Beginners’ dream guitars are usually founded upon aesthetic value and perceived quality. Referring to today’s beginners, they are often bombarded with huge amount of information made available in the net. Most of them would have trouble sorting and discerning the abundance information. To emphasize, beginners should not be taken as young people as there are many adult beginners too. The big brands, mostly with huge marketing budgets will likely win their hearts over, therefore it is common for big brands’ guitars to assume as their dream guitars too. However, it is hard to ascertain if this perception towards big brands will stay long enough to secure a purchase. It is also usual for beginners to have limited vocabulary when describing the extrinsic and intrinsic qualities of their dream guitars. As I could recall, my dream guitar a decade ago was a six-string Guild when I saw Slash playing one in an acoustic number. Not too long after, I saw one seated in a showcase in one of the big retail chains in Singapore, beyond my reach … not sure if it is still sitting there today …

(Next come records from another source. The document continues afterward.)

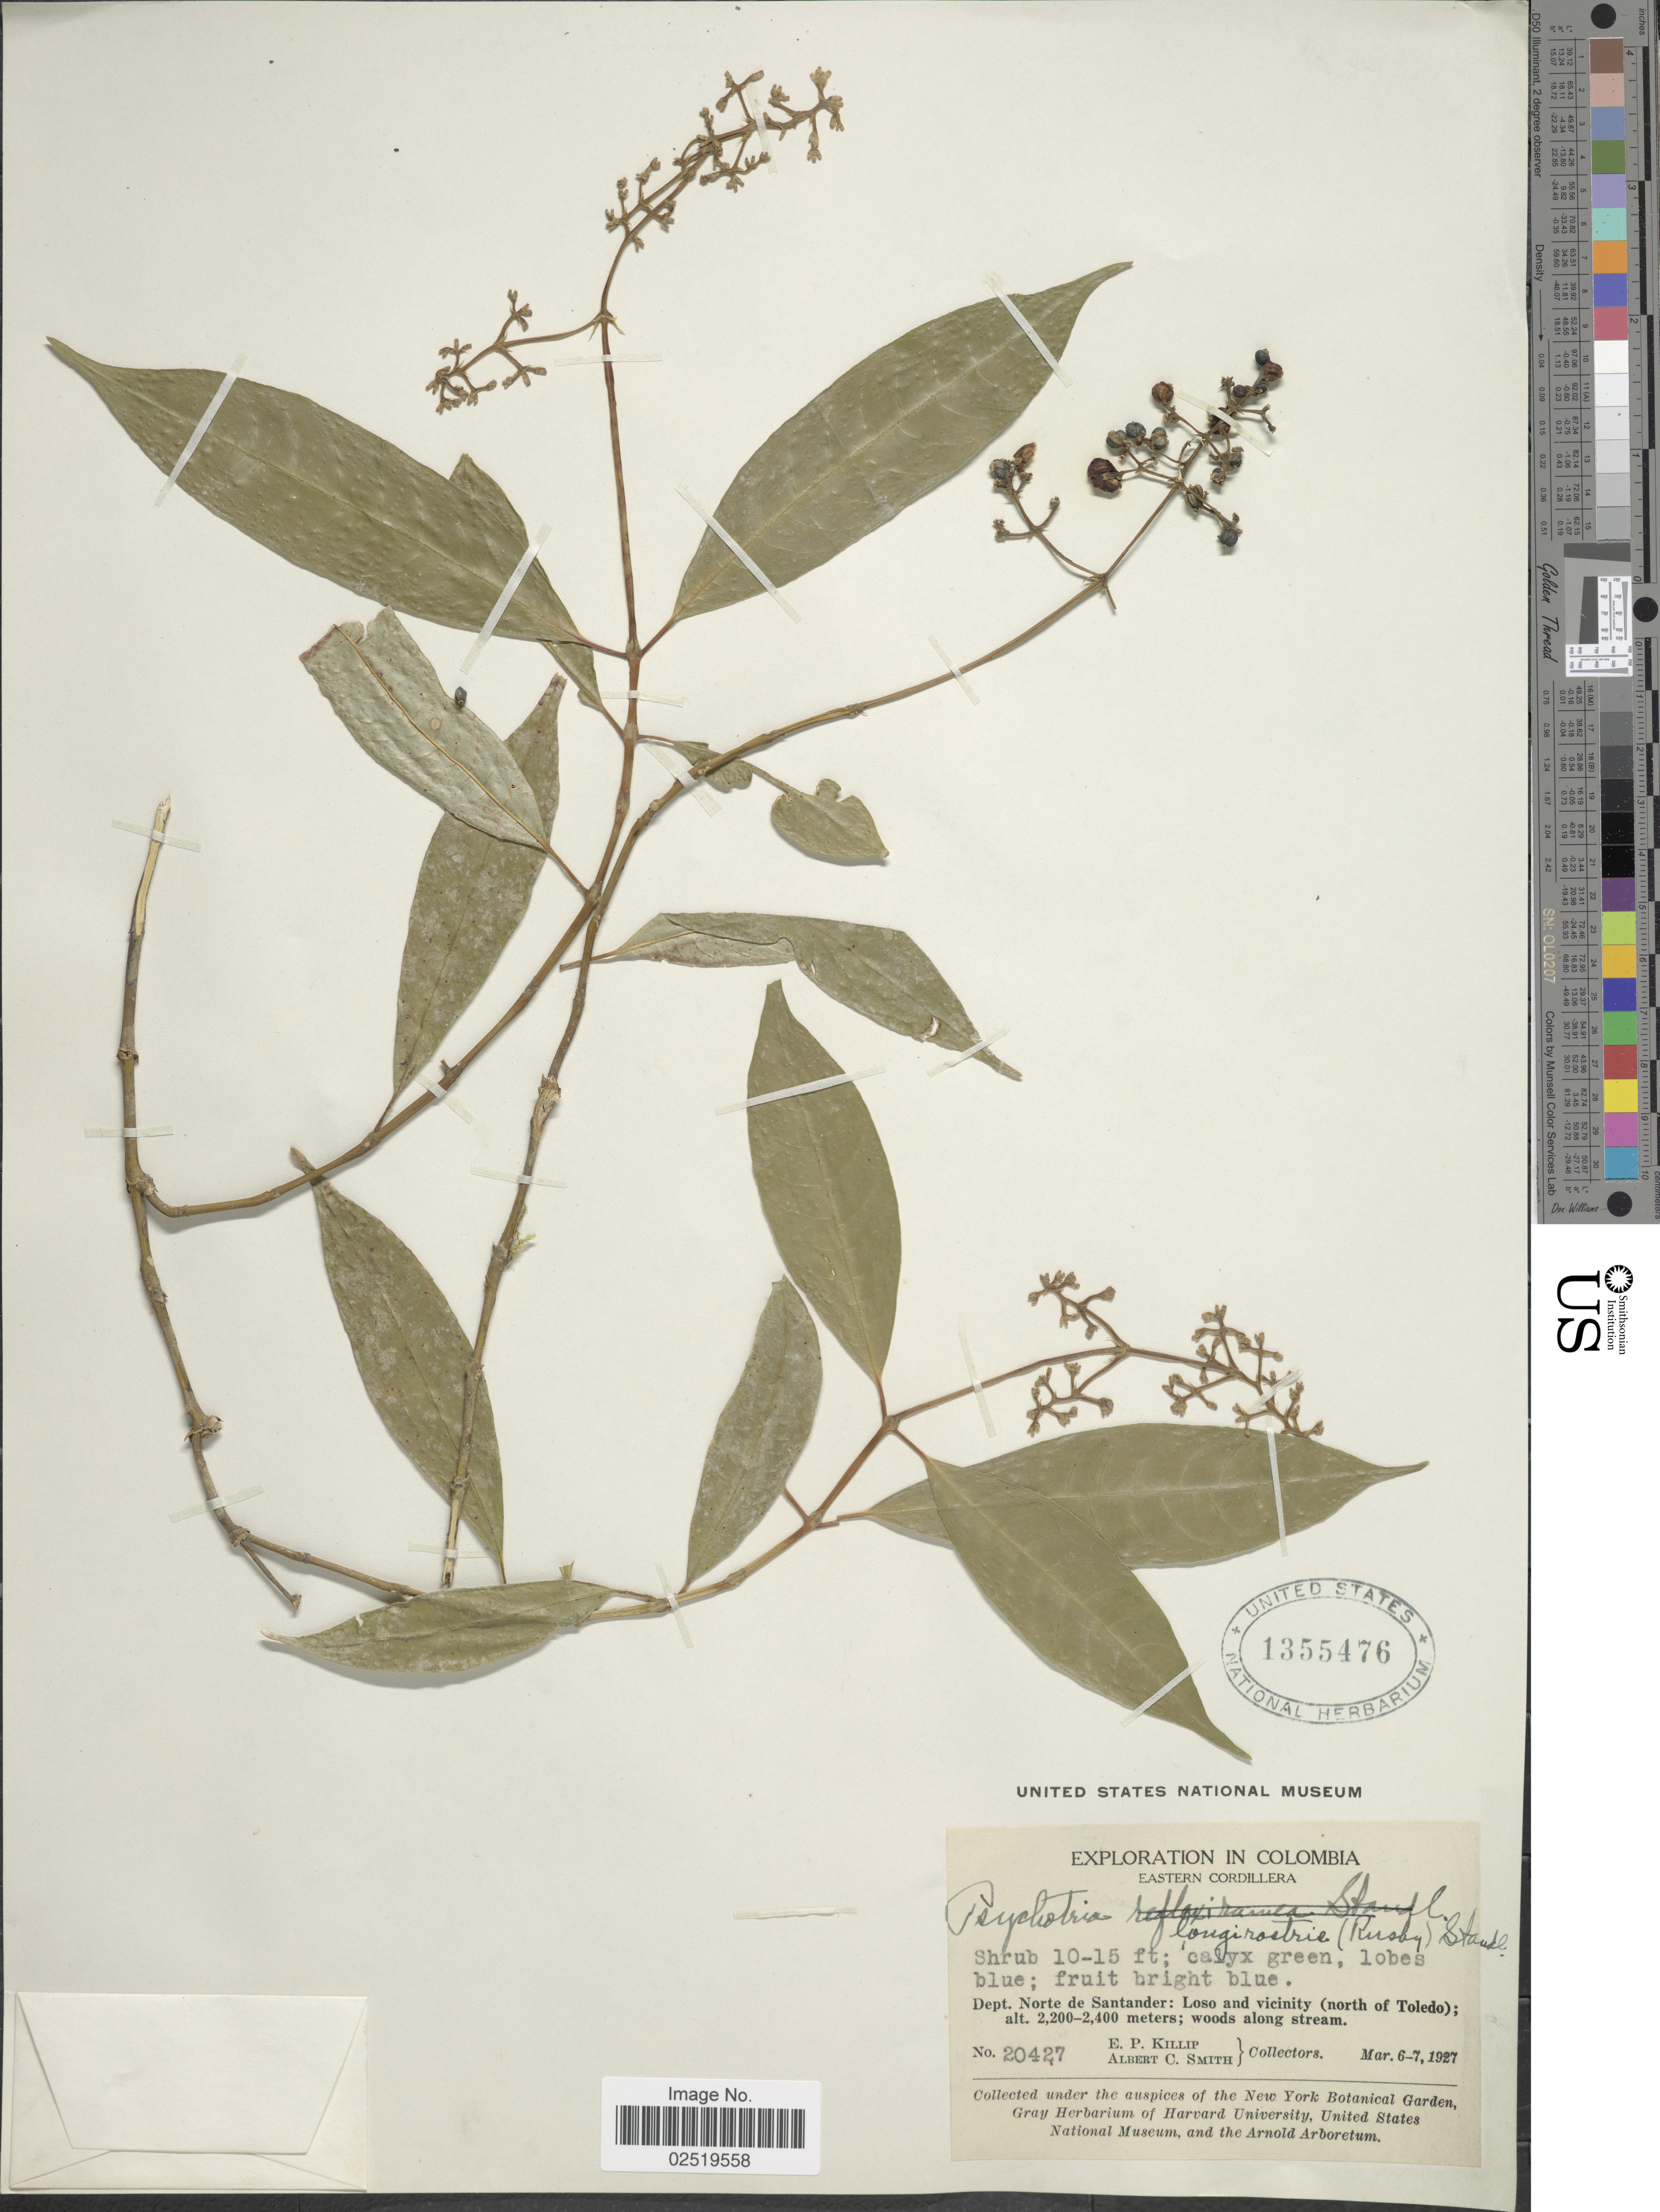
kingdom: Plantae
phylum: Tracheophyta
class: Magnoliopsida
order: Gentianales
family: Rubiaceae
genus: Psychotria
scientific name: Psychotria longirostris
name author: (Rusby) Standl.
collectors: E. P. Killip & A. C. Smith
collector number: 20427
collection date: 1927-03-06/1927-03-07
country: Colombia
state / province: Norte de Santander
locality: Eastern Cordillera, Loso and vicinity (north of Toledo); woods along stream.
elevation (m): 2200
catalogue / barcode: US 1355476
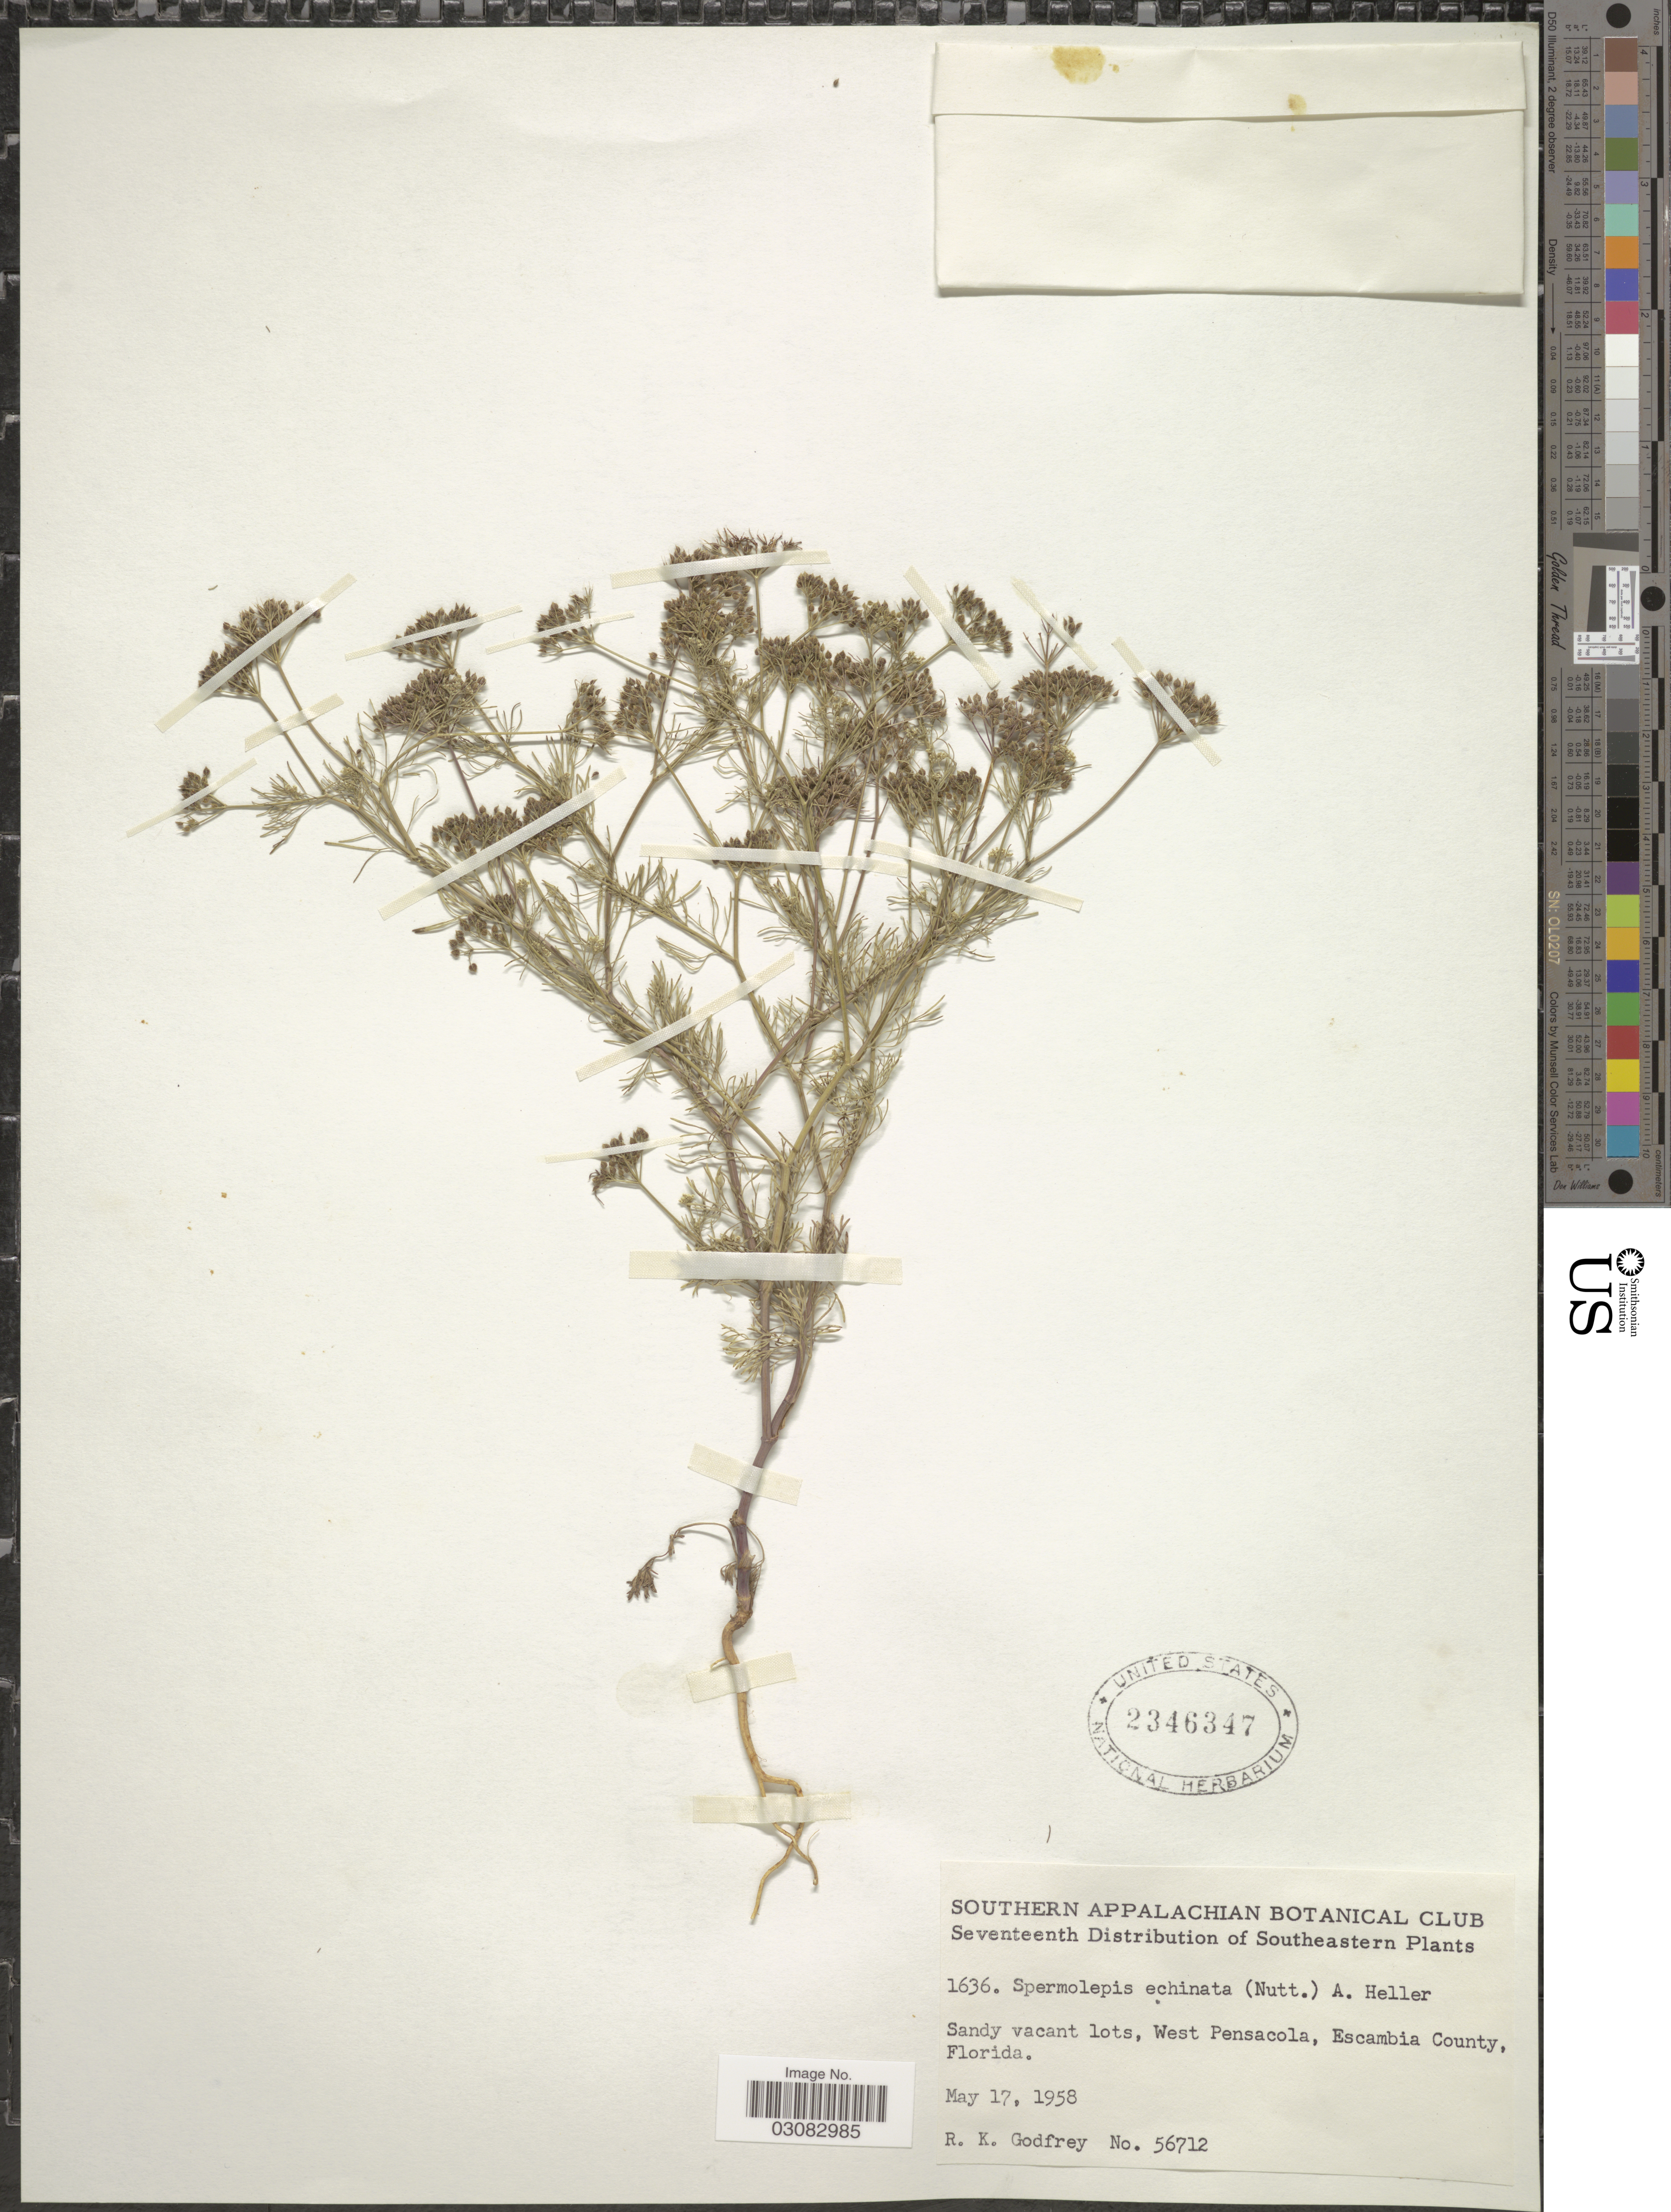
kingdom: Plantae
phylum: Tracheophyta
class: Magnoliopsida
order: Apiales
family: Apiaceae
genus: Spermolepis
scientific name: Spermolepis divaricata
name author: (Walter) Raf.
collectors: R. K. Godfrey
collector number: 56712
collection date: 1958-05-17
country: United States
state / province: Florida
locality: Southern Appalachian, Sandy vacant lots, West Pensacola, Escambia County, Florida.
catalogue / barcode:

My Guild F50R, was a dream guitar
The intermediate to advance players’ dream guitars; how different are the two groups compared to beginners? The key differentiations are accounted by proficiency in playing, knowledge of guitars and revelation of one’s inclination in guitar playing. Budget is a plausible factor but it is less certain in the context of the said two groups. As one became proficient in playing, he or she would begin to discover the intrinsic properties of a guitar. E.g. able to recognize tonal differences among various tone woods. The perception of playability in relation to his or her preferences or style of playing will become lucid and comprehensible. A persistent player will finally realize his or her love in guitar playing which comprises the playability, type of strings, neck profile, guitar finishing, guitar body sizes, playing postures, tonal responses, brand loyalty, and aesthetic value. With these revelations, identifying a dream guitar should not be a problem. In summary, the two groups know their likes and wants, and able to describe clearly the properties that they are looking for. They are also able to moderate their wants and needs better than the beginners.

There is another unique group; the collectors. Suffice to say that dream guitar is not the appropriate term to be used. Instead dream guitars should be applied to this group. They can be anyone who plays very well or total novices but they have one thing in common, i.e. big budget and shrew taste buds. These collectors actively seek out for guitars that fit their requirements. Prices are the least of their concern. Playability is unlikely a priority for them. Critical to them is the collectable value of the guitars. Some common indicators that make up the collectable value are, year of make, scarcity wood type, maker’s reputation, unique features, intricacy of the construct, marketing hypes, aesthetic value, etc. Every guitar is a dream guitar and they don’t usually stop at one.

It is innate in us to dream, let alone the entitlement to conceive of a dream guitar in one’s mind. Dreams never stay at one place and would the concept of dream guitar be different? Without dreams, there will be no fun, much less any hope. In some sense, having a dream guitar keeps us going and playing. As we play more, the dream guitars in our minds also transformed by the increase in discernment due to more time spent in playing and learning. In the end, the dream guitar in one’s mind evolves, develops and grows as the person would over time. In a nutshell, there is no escape from changing.

Is there really a dream guitar out there waiting for you and me?

For the record, I have bought the mentioned Guild eventually … and I have sold it eventually… the search isn’t over …

Don’t stop dreaming, if one does, he may still exist but has ceased to live.